甲州街道に並行して東西にのびる緑道があり、
それは地下を走る京王新線の地上を活かした道だった。
窓をあけると眼下にその水飲み場が見える。
夜明け近くには何人かのホームレスが身体を洗いに集まった。
背中に紋々を刺れたのとその他が石鹼の貸し借りで口論になっていたことがある。
子猫がいるのお、
といって女の人が泣いていたこともある。
ベンチに捨て置かれた紙袋から鳴き声がするので覗いてみたら、ほら。

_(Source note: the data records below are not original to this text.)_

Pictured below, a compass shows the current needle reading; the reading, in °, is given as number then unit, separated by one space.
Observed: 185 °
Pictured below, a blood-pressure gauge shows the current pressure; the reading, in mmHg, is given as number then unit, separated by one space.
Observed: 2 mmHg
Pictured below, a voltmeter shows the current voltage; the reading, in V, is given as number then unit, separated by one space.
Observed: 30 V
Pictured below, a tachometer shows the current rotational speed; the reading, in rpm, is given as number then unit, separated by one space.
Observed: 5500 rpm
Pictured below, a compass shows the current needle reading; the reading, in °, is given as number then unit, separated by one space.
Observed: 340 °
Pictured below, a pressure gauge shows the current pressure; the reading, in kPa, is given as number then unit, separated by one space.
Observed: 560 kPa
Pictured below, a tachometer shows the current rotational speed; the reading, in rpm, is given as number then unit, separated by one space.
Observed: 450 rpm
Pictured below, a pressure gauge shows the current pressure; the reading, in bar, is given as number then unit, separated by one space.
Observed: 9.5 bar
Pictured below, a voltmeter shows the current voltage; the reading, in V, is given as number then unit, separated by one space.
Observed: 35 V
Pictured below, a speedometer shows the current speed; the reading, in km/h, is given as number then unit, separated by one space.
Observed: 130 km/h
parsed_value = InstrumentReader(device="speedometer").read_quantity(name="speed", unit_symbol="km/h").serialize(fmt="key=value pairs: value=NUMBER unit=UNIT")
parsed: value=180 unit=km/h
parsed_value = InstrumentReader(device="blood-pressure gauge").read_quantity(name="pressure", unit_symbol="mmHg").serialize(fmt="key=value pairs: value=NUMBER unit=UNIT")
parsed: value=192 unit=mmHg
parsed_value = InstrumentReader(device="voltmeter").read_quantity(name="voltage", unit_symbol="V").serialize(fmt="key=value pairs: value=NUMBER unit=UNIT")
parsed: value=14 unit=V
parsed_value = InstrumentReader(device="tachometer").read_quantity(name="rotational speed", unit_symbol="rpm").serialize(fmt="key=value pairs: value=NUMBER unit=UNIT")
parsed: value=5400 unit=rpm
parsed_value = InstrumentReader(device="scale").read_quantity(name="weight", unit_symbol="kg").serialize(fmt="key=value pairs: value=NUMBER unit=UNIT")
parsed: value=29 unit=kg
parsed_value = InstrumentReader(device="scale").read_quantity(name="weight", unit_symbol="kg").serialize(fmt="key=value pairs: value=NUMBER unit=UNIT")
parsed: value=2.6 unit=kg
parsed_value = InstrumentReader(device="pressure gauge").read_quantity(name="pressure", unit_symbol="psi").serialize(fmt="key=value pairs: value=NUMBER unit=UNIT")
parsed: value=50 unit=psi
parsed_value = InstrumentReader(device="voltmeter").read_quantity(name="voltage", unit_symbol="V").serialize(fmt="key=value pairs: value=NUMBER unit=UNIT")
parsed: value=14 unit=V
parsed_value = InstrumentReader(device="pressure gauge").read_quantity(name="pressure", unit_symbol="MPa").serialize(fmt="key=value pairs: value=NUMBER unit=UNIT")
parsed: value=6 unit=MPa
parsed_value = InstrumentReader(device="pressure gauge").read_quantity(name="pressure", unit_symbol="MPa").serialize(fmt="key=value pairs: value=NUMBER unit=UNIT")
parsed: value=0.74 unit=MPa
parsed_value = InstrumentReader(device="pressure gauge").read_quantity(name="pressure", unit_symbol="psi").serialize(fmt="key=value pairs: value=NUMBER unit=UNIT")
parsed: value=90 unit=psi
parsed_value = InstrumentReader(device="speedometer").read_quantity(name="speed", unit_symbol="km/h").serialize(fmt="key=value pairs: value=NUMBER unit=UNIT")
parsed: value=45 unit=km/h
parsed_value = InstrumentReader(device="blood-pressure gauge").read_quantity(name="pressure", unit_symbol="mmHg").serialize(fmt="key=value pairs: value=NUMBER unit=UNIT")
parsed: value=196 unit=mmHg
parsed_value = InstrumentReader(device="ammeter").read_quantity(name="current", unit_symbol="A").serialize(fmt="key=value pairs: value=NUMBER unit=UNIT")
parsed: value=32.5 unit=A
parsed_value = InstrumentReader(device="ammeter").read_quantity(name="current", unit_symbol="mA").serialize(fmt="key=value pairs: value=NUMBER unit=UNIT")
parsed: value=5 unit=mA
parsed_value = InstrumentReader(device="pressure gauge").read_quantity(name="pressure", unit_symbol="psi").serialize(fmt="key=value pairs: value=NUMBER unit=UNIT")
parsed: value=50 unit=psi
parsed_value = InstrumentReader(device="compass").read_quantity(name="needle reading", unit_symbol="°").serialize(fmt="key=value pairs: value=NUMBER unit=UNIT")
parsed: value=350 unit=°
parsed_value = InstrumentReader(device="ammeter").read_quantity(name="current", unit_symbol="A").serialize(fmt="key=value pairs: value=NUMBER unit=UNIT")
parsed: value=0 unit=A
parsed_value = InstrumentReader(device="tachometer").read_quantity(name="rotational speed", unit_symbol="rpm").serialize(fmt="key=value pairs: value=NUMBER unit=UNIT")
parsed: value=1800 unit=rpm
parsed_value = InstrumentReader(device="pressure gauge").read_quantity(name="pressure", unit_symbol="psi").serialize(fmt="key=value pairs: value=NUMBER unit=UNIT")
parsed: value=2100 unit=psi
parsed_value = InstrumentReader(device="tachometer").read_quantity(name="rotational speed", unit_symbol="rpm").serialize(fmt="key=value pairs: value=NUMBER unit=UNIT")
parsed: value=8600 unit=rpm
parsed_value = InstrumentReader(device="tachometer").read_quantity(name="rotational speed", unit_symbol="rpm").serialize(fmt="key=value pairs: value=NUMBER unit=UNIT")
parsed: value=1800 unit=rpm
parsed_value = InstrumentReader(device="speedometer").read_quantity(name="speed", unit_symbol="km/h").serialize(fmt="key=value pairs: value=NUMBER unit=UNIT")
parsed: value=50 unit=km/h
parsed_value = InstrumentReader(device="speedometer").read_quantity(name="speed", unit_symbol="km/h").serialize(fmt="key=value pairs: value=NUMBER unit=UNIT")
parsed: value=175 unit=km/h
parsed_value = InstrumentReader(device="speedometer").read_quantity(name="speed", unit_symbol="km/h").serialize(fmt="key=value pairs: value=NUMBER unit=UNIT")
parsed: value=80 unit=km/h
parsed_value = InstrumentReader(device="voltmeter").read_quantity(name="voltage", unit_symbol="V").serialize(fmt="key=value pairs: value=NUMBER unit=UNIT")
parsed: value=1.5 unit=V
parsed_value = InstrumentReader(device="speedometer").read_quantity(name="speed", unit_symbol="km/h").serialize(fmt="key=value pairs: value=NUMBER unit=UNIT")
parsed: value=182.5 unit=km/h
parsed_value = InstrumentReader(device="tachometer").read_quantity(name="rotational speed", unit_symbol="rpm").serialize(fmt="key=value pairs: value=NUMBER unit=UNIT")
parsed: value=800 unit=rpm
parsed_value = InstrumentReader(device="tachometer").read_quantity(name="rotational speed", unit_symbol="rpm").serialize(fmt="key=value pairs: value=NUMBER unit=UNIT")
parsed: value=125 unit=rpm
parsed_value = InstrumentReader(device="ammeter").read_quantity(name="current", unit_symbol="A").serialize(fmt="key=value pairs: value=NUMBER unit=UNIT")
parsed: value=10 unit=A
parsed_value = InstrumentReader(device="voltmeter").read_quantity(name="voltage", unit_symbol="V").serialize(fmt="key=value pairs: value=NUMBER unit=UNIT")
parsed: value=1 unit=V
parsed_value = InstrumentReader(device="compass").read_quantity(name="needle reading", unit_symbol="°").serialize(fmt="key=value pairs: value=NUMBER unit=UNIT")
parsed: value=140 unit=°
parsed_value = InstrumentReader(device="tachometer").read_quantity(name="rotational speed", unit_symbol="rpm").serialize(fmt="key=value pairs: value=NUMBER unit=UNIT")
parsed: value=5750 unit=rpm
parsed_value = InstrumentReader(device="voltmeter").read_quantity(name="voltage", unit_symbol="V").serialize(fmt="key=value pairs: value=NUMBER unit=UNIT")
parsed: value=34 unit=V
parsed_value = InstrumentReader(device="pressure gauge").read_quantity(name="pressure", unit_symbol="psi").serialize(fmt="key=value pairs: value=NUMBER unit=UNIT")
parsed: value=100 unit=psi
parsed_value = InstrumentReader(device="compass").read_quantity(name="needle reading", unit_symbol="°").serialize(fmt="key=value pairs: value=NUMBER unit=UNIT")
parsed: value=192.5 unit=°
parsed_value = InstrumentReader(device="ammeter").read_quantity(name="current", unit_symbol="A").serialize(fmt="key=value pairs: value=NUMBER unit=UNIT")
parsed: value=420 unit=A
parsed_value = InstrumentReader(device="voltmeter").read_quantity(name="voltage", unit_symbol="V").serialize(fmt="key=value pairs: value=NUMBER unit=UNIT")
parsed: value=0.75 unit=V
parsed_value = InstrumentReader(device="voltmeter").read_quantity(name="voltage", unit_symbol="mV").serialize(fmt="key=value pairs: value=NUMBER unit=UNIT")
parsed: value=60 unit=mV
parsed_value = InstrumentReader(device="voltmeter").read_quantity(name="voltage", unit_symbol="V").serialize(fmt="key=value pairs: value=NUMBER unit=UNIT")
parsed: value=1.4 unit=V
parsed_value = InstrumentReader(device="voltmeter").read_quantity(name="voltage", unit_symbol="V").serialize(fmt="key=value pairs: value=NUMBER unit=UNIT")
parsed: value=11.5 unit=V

子猫が、と。
小皿に入れてあったらしいミルクがこぼれてびしょぬれだった。
どうしよう、と見知らぬ女の人に声をかけられたが。
うん、どうしよう。
どうしようどうしよう、うわあああん。
それらもまた街の発する幾万の音の群とまぜこぜとなって夜の咆哮の一部となっていたのだろう。
孤独なホームレスのつぶやきも、どこかでスケボーの転がる音も、きっとそのなかに溶け込んでいる。
夜、布団のなかから天井の木目を見つめ、ただ耳を澄ませているだけの子供が、いた。
その成れの果てがこのあたしにほかならない。
耳を澄ます。
PCを閉じ、スマホを置いて、耳を澄ます。
きっと今でも、そしてこの眠らない街にも、そんな子供はいる。
真夜中の海鳴りがあたしにとっての原風景の音だったように、街の子は街の音に抱かれて育つ。
そして、
その音には私もあなたも、すべての人が関っている。